I wish I could say I wasn't a complete noob, but my little 56l community tank is my first in decades and I'm feeling pretty rusty on all this. I'm hoping to just have a nice well planted tank with some shrimp and a small population of endlers. Also hey, I'm Mal XD

The rocks I have the easiest access to are slate, sandstone, granite, and flint. Are these safe candidates for a freshwater tank? And how would I go about washing salt from stones that have been found on the beach?

I should add that I'm doing this on a budget and will probs look hella scruffy compared to your lot,  since all my rocks and wood will be out of the wild XD


----------



## sparkyweasel (20 Jun 2020)

Slate and granite are good. 
Sandstone if it'd hard, some kinds are a bit soft and crumbly.
Flint itself is OK, but it's often attached to chalk. If your water is soft and acid the chalk can dissolve and make it hard, which you probably don't want, depending on your fish species.
A soak in tapwater is all you need to get rid of any salt, maybe a bit of scrubbing if there's any 'muck'.
If you want to check any unknown rocks (or other stuff);
1; Pour some vinegar on it. If it fizzes, the rock could dissolve in acid aquarium water.
2; Put it in a tub with rainwater, pondwater, or tapwater that's been dechlorinated (either by aging or with water conditioner). Add a few daphnia and/or cyclops. If there's anything harmful in/on the rocks the daphnia will soon die off.


----------



## JoshP12 (20 Jun 2020)

sparkyweasel said:


> 1; Pour some vinegar on it. If it fizzes, the rock could dissolve in acid aquarium water.



@PotteryWalrus 

I went hunting a few months ago and did this - I noticed that without a magnifying I couldn't see the bubbles from the vinegar. When I switched to muriatic acid (HCl) they bubbled and it extremely obvious what was and was not inert. If you use that stuff, use gloves, perhaps eye gear, and be careful. 

Josh


----------



## dw1305 (20 Jun 2020)

Hi all, 





PotteryWalrus said:


> And how would I go about washing salt from stones that have been found on the beach?

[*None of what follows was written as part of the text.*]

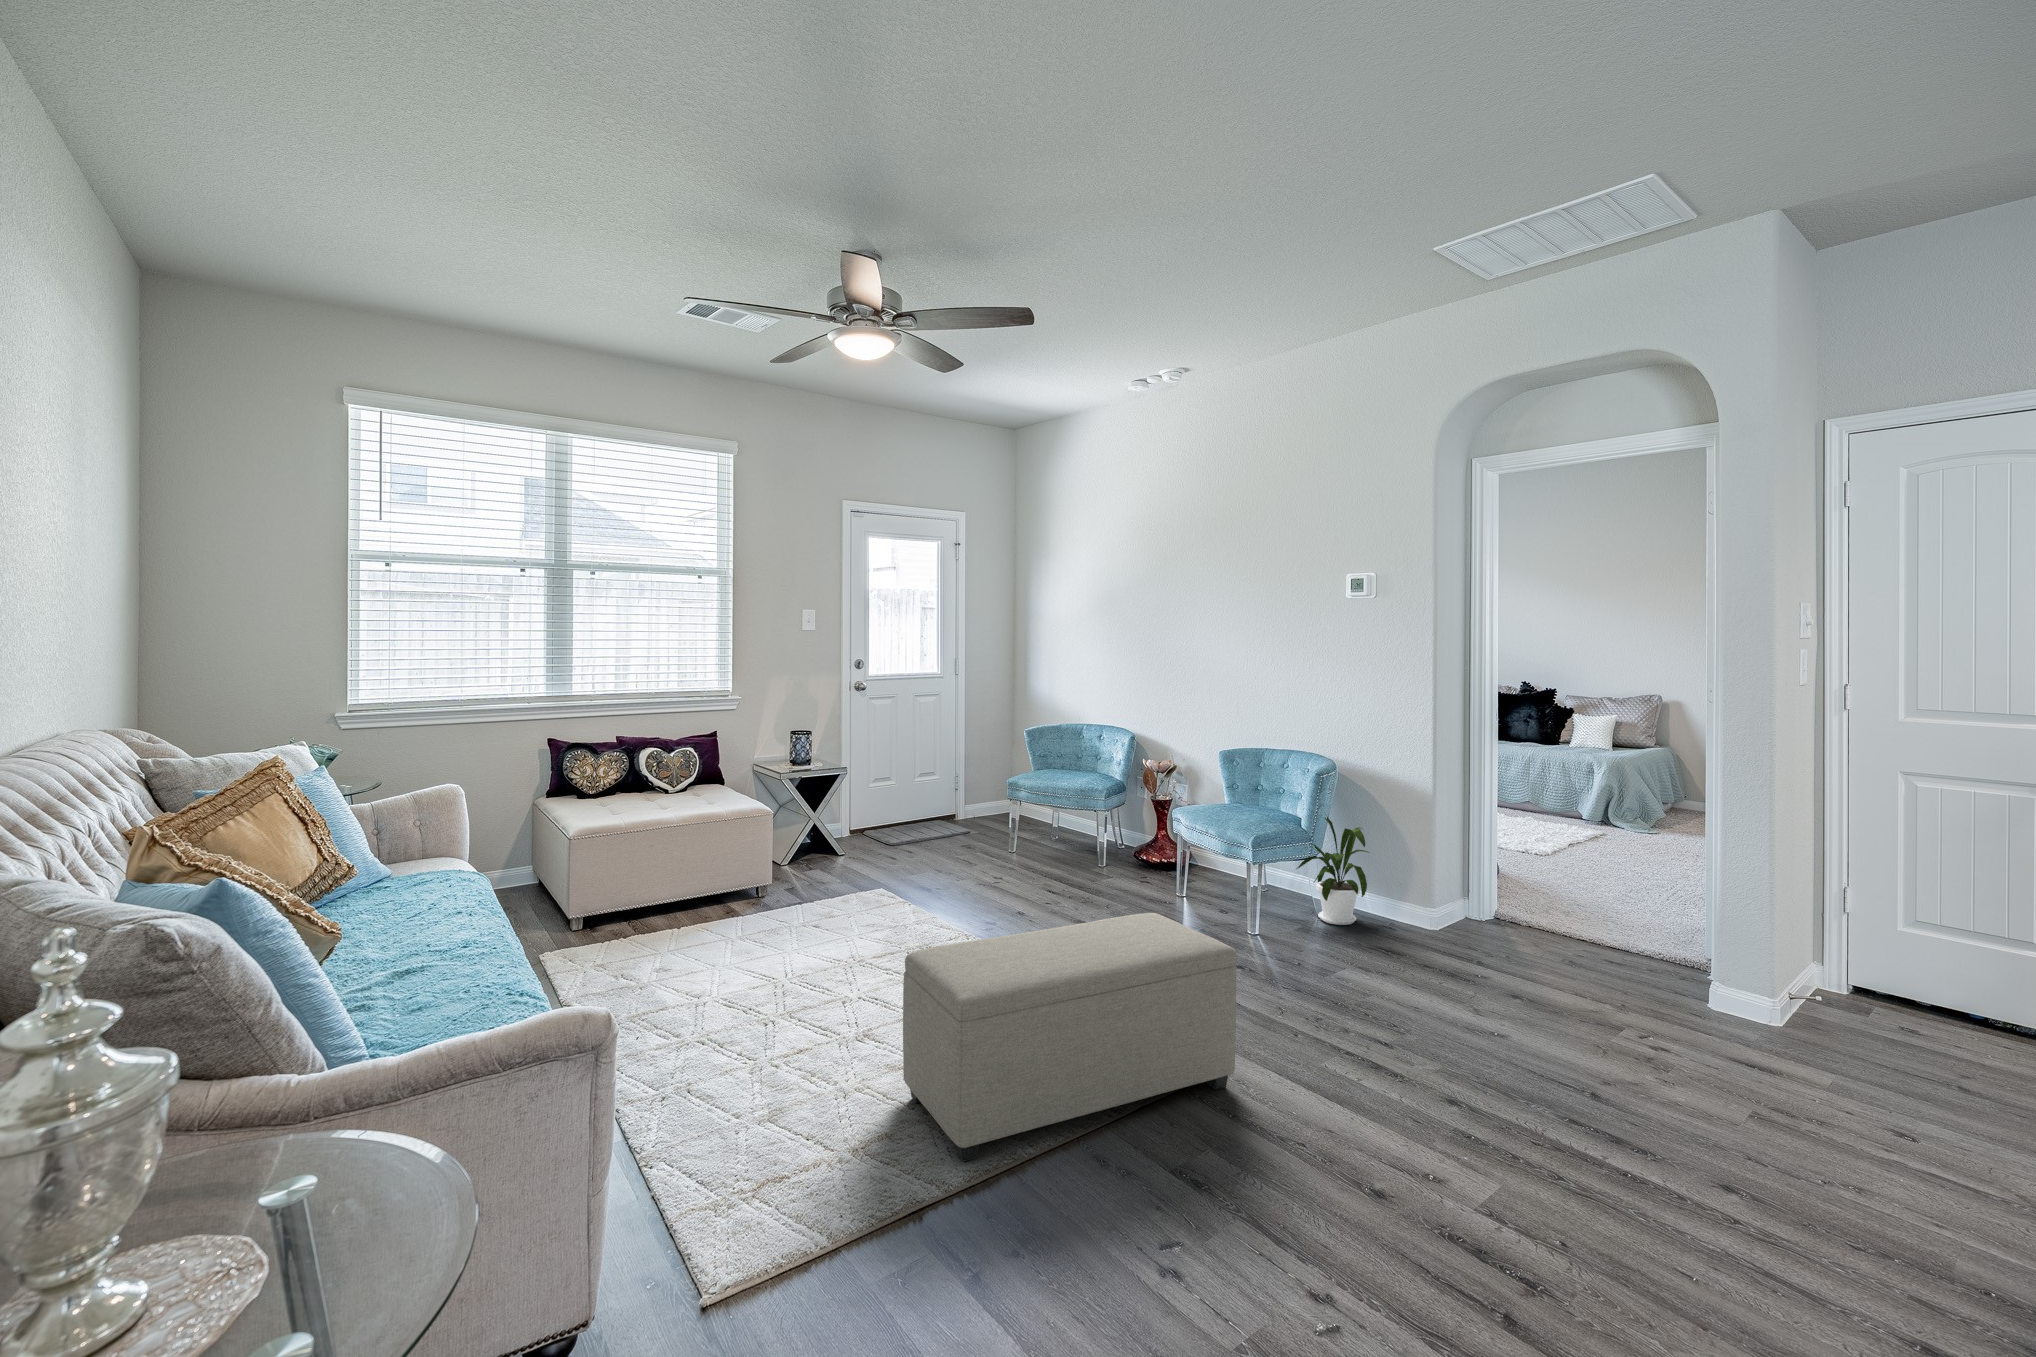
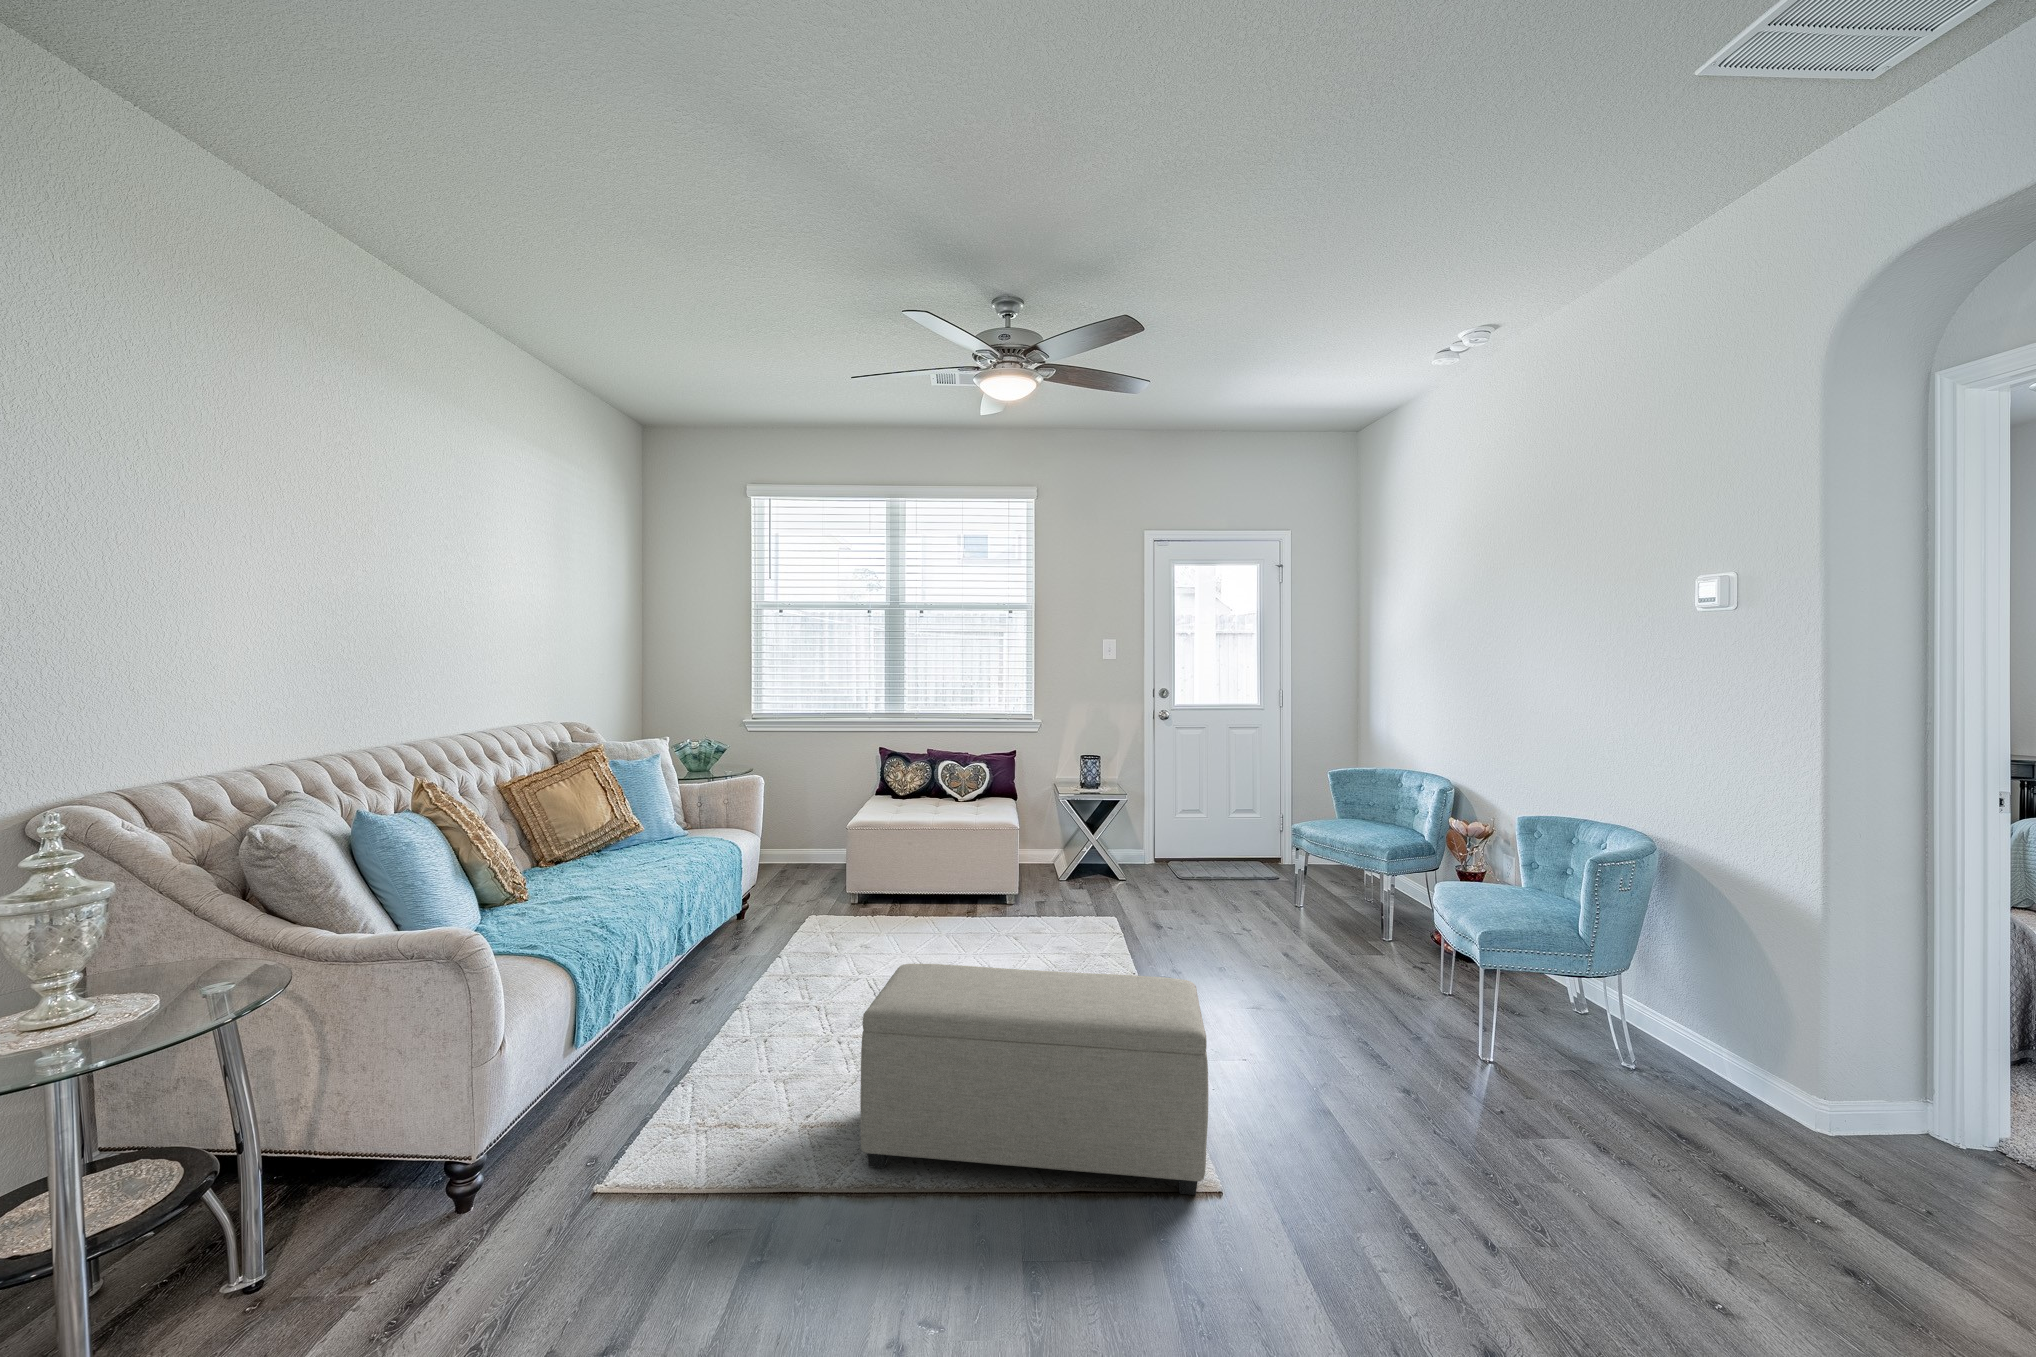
house plant: present [1296,817,1369,925] -> none [1532,903,1683,1072]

If you go for rounded cobbles, you can just soak them for a few hours. Only really hard rocks <"form rounded cobbles">, and very hard rocks are impermeable and any salt will just be on the outside.





JoshP12 said:


> I noticed that without a magnifying I couldn't see the bubbles from the vinegar.


If you scrape the surface of the rock with a file  it is easier. If you can scrape up rock fragments then the rock is soft, if it then "fizzes" it is limestone, you have a larger surface area so you have more chance of the vinegar bubbling before it is neutralised. 

If you can't scrape up any fragments then the rock is hard enough that it doesn't really make any difference whether it is limestone of not. 

cheers Darrel


----------



## PotteryWalrus (23 Jun 2020)

Also I learned yesterday that if you're not sure the rock is fizzing, just put your ear closer to it and you can hear it hiss!


----------